PDF document compare Issues using aspose.word

Hello Team,
Below are the issues we are facing while comparing two PDFs and generating new output pdf with differences with in that, Attaching two input PDFs for your reference to troubleshot at your end…

We are using Aspose.Word latest version 25.10 while comparing files.

Below are the four issues we encountered :

  1. Red Line is observed on left side of compared pdf which is generating (Issue on all pages)

  2. Footer shifting on next Page (Issue on Page No.2)

  3. Text missing or not showing up for differences (Issue on Page No. 3)

  4. Table Header is repeated in between of Page (Issue on Page No. 4)

attaching input files…
Input2-AsposePDF.pdf (594.1 KB)

Input1-AsposePDF.pdf (499.0 KB)

Regards,
Anurag Mudrakol

@anurag.mudrakol

Hello Anurag,

It seems you are encountering several issues while comparing PDF documents using Aspose.Words. Here are some suggestions to address the problems you’ve listed:

  1. Red Line on the Left Side: This may be due to the default settings for highlighting differences in the output PDF. You can adjust the appearance of the differences by modifying the CompareOptions used during the comparison. Look for properties that control the visual representation of changes.

  2. Footer Shifting: This issue may arise from layout differences between the two PDFs. Ensure that the page setup, including margins and dimensions, is consistent in both documents before performing the comparison. You may also want to check the CompareOptions for any layout-related settings that could affect the output.

  3. Text Missing for Differences: If certain text is not appearing, it could be related to how the text is rendered in the original PDFs. Ensure that the fonts used in both documents are properly embedded. Additionally, verify that the text is being recognized correctly during the comparison process.

  4. Table Header Repeated: This could result from how the comparison algorithm interprets the table structure. Review the table formatting in both documents to ensure consistency. You may also want to explore options in the CompareOptions that manage table headers and their behavior during comparison.

For further troubleshooting, consider reviewing the Aspose.Words documentation on document comparison and rendering for more detailed guidance.

If you continue to face issues, please reach out to the Aspose support forum with specific details about your implementation and the settings you are using.

Best regards!

@anurag.mudrakol Please note, Aspose.Words is designed to work with MS Word documents. MS Word documents are flow documents and they have structure very similar to Aspose.Words Document Object Model. But on the other hand PDF documents are fixed page format documents . While loading PDF document, Aspose.Words converts Fixed Page Document structure into the Flow Document Object Model. Unfortunately, such conversion does not guaranty 100% fidelity.
Regarding PDF document comparison using Aspose.Words, though PDF document might look the same visually, their structure might be different, that leads into the different DOM build by Aspose.Words and as a result the differences in document comparison.

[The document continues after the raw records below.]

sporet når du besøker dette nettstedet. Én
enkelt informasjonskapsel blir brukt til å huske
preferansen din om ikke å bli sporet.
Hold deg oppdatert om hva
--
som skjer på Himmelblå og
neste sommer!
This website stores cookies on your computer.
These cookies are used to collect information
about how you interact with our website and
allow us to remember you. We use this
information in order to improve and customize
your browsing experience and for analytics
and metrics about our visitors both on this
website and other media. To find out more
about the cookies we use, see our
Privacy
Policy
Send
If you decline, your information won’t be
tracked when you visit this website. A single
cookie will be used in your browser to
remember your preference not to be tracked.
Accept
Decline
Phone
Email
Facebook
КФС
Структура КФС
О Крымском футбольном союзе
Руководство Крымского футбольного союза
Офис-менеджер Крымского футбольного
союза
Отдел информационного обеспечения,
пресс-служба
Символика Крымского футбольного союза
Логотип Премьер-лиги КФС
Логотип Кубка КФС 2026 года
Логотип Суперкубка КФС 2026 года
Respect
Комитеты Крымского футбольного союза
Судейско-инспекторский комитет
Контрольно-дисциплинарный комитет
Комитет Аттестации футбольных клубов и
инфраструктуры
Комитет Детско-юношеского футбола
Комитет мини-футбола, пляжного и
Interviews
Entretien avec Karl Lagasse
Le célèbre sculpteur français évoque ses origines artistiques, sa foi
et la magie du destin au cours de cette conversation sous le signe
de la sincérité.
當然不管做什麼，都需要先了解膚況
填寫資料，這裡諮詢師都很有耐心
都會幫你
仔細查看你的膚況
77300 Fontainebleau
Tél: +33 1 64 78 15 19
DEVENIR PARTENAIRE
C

You can disable revision bars using RevisionOptions.ShowRevisionBars property:

Document v1 = new Document(@"C:\Temp\v1.pdf");
Document v2 = new Document(@"C:\Temp\v2.pdf");
v1.Compare(v2, "AW", DateTime.Now);
v1.LayoutOptions.RevisionOptions.ShowRevisionBars = false;
v1.Save(@"C:\Temp\out.pdf");

As it was mentioned above, the PDF document is converted to flow DOM when it is loaded into Aspose.Words Document. Upon document comparison revisions shift the content, that make the content moved to the next page.

It looks like the problem occurs because table row height is fixed in the table when document is loaded from PDF. So some content moved down by produced revisions is not visible.

It looks like in the PDF document the table is supposed to be single table that spans multiple pages. After loading PDF document into Aspose.Words DOM there are separate tables on each page. This must be caused the mentioned problem.

I am afraid there is no way to compare PDF documents visually at the moment. This feature request is logged as WORDSNET-24926.